No, Ray Papke’s position was one based on a more fundamental sense of community, one that literally had a geographic foundation. He lived and worked for this town in this place. This view of social life is of course missing in the Governor’s vision of free-floating individuals who should be able to live wherever they want. It’s also missing in the arguments of the Governor’s opponents, arguments primarily couched with reference to socio-economic concerns and workers’ efficiency.

I fear that the vision of community held dear by Ray Papke was buried along with him and his generation of honest, patriotic, blue-collar Americans. We cannot relive the past, but these Americans were in touch with something that added depth and meaning to their lives.

 

This Post Has 3 Comments

  1. Tom Kamenick

    Why is a sense of community stopped by artificial political boundaries? Milwaukee is a big city with an even bigger community. Up in Saukville, I still feel a part of the Milwaukee community, and I’m halfway to Sheboygan. Increased personal mobility has significantly expanded the range of communities we can have a strong connection to.

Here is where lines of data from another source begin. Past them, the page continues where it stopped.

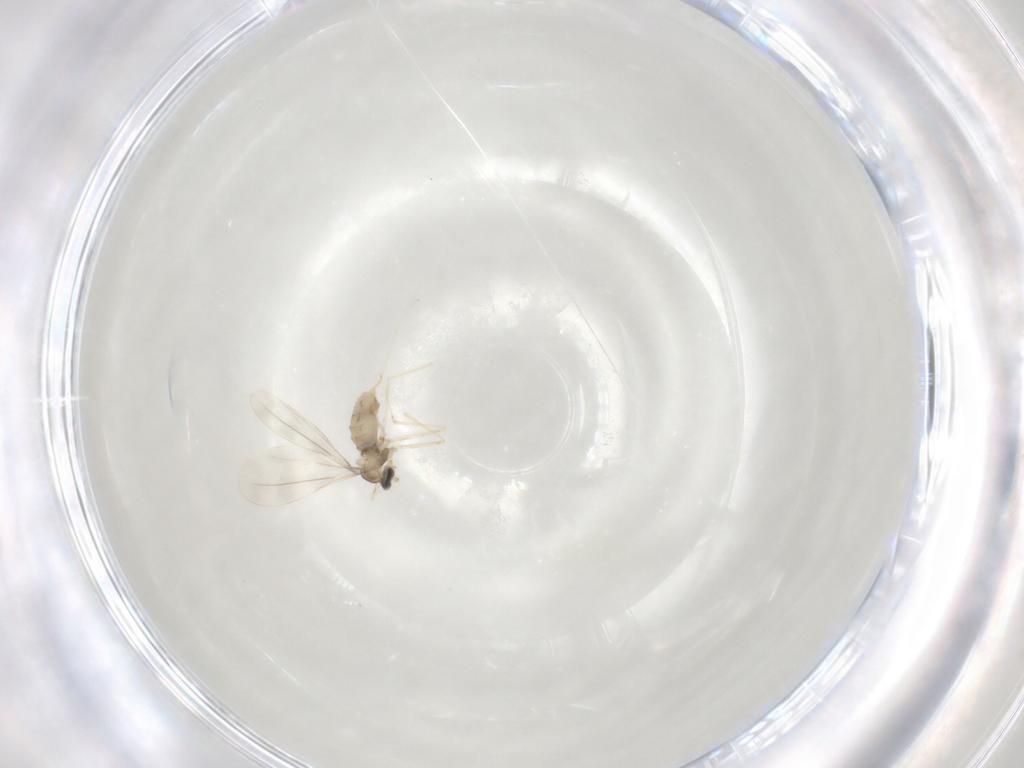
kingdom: Animalia
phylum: Arthropoda
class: Insecta
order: Diptera
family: Cecidomyiidae
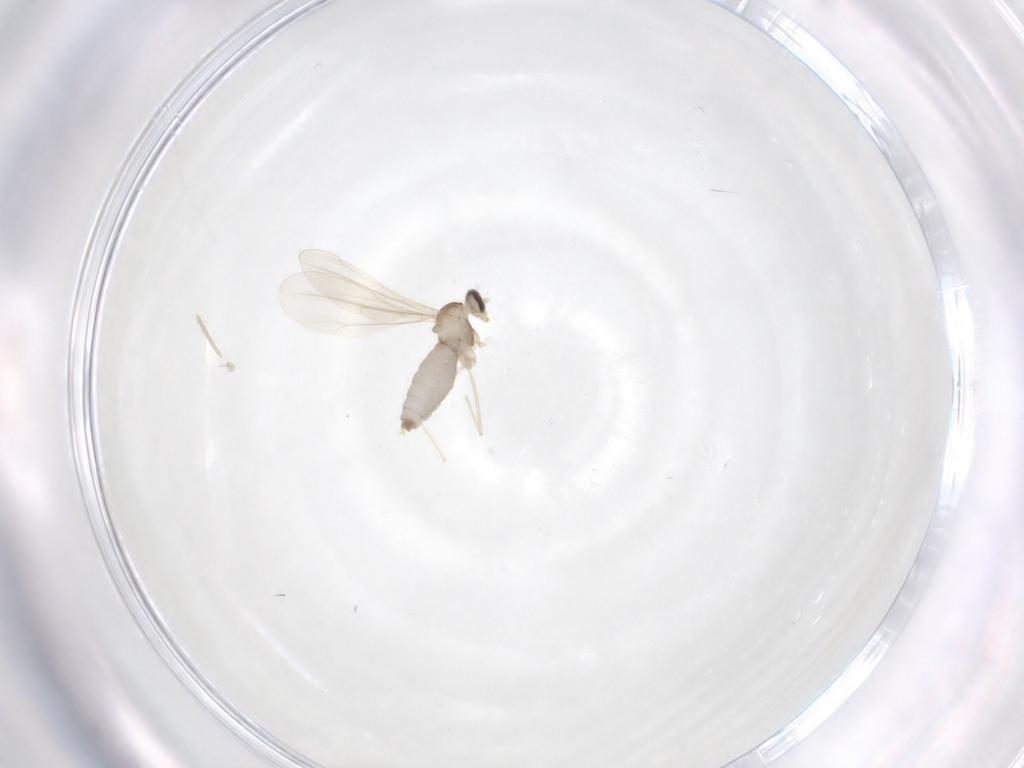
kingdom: Animalia
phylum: Arthropoda
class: Insecta
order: Diptera
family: Cecidomyiidae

    There are certainly cultural divides within the county, but they hardly are based solely or even primarily on political boundaries. People who live in Brown Deer likely have a stronger sense of community with people across the “border” in the northwestern parts of the City of Milwaukee than the people living in northwestern Milwaukee have with those in the culturally and geographically distant south side of Milwaukee.

  2. Nate Imfeld

    There are still people who were “born in Milwaukee, work[] for Milwaukee, and [are] pleased to live in Milwaukee.” But I have serious doubts that forcing workers who would prefer to live outside the city limits to move within them engenders any love of community. Milwaukee taxpayers deserve services delivered by the best employees their salary dollars can attract. Limiting the pool of available talent to people who are willing to move does those taxpayers a disservice.

  3. Nick Zales

    People are free to live wherever they want. If they want to work for the city, however, they should have to live there. If they don’t want to live in Milwaukee they can look for work elsewhere.